Reading text: Begin

[labnetwork] Contamination control in PVD systems

Noah Clay nclay at seas.upenn.edu
Sun Feb 1 09:13:04 EST 2015


Carsen,

Here are a few guidelines that have worked over the years:

1. Don't mix metals, polymers and dielectrics in thermal and/or e-beam evaporators.  Holding the line on this is tough, but I've always tried to minimize cross contamination.

2. Disallow materials containing: Zn, P and As.  Weird PVD requests emerge all of the time and it's good to maintain an "anything goes" system, but stay away from the above.

3. Keep one e-beam system free of magnetic materials (even Ni).  The condensed matter physicists will be happy.

4. Don't go cheap on sputtering system hardware.  To the extent reasonable, keep separate gun hardware for each target or class of materials.  

5. Bead blast shields, gun hardware, etc. routinely...as for the frequency, it should be based on use, not time, unless your use is very steady.

6. Remove and clean any e-beam hearths at least once each year.

Reading text: End

[What you are asked to do]:
Return word for word the part of the post on contamination control in PVD systems that opens with the words containing "3. Keep one" and closes with "once each year.". Rely only on the text above.

Supplied material: Begin

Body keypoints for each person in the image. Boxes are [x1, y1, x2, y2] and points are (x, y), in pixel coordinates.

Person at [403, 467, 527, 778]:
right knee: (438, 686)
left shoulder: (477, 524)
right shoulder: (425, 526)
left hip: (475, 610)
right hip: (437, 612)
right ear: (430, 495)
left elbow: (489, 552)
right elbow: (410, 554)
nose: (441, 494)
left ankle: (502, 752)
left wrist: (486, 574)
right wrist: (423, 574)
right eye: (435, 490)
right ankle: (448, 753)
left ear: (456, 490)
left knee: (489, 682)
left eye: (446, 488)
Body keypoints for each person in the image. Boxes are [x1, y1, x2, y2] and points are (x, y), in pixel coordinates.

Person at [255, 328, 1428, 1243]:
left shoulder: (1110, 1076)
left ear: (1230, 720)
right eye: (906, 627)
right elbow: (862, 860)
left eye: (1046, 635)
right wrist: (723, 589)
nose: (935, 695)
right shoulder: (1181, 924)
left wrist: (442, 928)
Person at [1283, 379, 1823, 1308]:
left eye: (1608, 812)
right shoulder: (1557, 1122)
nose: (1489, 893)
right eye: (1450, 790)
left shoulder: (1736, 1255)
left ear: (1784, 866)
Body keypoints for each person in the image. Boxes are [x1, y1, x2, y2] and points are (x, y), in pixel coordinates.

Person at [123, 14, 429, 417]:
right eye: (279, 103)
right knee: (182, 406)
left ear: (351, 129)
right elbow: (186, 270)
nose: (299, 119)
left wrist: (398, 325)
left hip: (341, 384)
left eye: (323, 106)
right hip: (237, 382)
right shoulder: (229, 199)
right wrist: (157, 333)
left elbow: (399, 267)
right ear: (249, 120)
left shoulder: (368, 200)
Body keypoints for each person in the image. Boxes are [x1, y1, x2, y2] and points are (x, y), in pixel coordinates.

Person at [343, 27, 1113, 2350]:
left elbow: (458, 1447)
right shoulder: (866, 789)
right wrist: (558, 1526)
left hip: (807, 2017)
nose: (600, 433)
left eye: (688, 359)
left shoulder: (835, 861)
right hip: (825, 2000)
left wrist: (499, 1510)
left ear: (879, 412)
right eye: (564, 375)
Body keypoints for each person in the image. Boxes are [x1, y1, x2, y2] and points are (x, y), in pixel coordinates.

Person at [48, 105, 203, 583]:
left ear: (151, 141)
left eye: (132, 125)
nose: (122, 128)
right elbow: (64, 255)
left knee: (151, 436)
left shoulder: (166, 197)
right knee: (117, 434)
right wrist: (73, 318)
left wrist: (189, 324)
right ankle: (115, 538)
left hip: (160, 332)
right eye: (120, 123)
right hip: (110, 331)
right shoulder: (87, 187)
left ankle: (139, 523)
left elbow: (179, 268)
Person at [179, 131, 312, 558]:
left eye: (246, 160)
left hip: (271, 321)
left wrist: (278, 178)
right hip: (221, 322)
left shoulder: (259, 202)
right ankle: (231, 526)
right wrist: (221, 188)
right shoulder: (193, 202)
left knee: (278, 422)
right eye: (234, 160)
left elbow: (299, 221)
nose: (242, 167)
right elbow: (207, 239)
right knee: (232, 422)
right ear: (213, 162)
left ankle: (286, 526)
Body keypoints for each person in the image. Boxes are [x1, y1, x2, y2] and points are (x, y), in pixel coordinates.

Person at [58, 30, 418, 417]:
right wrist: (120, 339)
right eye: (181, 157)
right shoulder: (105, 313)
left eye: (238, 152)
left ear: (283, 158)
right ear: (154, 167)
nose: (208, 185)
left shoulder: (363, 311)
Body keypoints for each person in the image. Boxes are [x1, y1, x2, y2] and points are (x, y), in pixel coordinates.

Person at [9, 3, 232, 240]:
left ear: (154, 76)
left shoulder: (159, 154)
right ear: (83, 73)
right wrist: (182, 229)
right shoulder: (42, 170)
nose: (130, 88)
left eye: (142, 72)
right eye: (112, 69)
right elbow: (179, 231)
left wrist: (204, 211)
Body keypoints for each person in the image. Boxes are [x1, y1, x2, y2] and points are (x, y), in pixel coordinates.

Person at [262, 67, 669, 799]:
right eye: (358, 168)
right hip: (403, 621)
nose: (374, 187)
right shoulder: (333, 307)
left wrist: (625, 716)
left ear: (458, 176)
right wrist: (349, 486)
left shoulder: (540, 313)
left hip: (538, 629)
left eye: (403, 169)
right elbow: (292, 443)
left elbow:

Supplied material: End

[Answer to the exercise]:
3. Keep one e-beam system free of magnetic materials (even Ni).  The condensed matter physicists will be happy.

4. Don't go cheap on sputtering system hardware.  To the extent reasonable, keep separate gun hardware for each target or class of materials.  

5. Bead blast shields, gun hardware, etc. routinely...as for the frequency, it should be based on use, not time, unless your use is very steady.

6. Remove and clean any e-beam hearths at least once each year.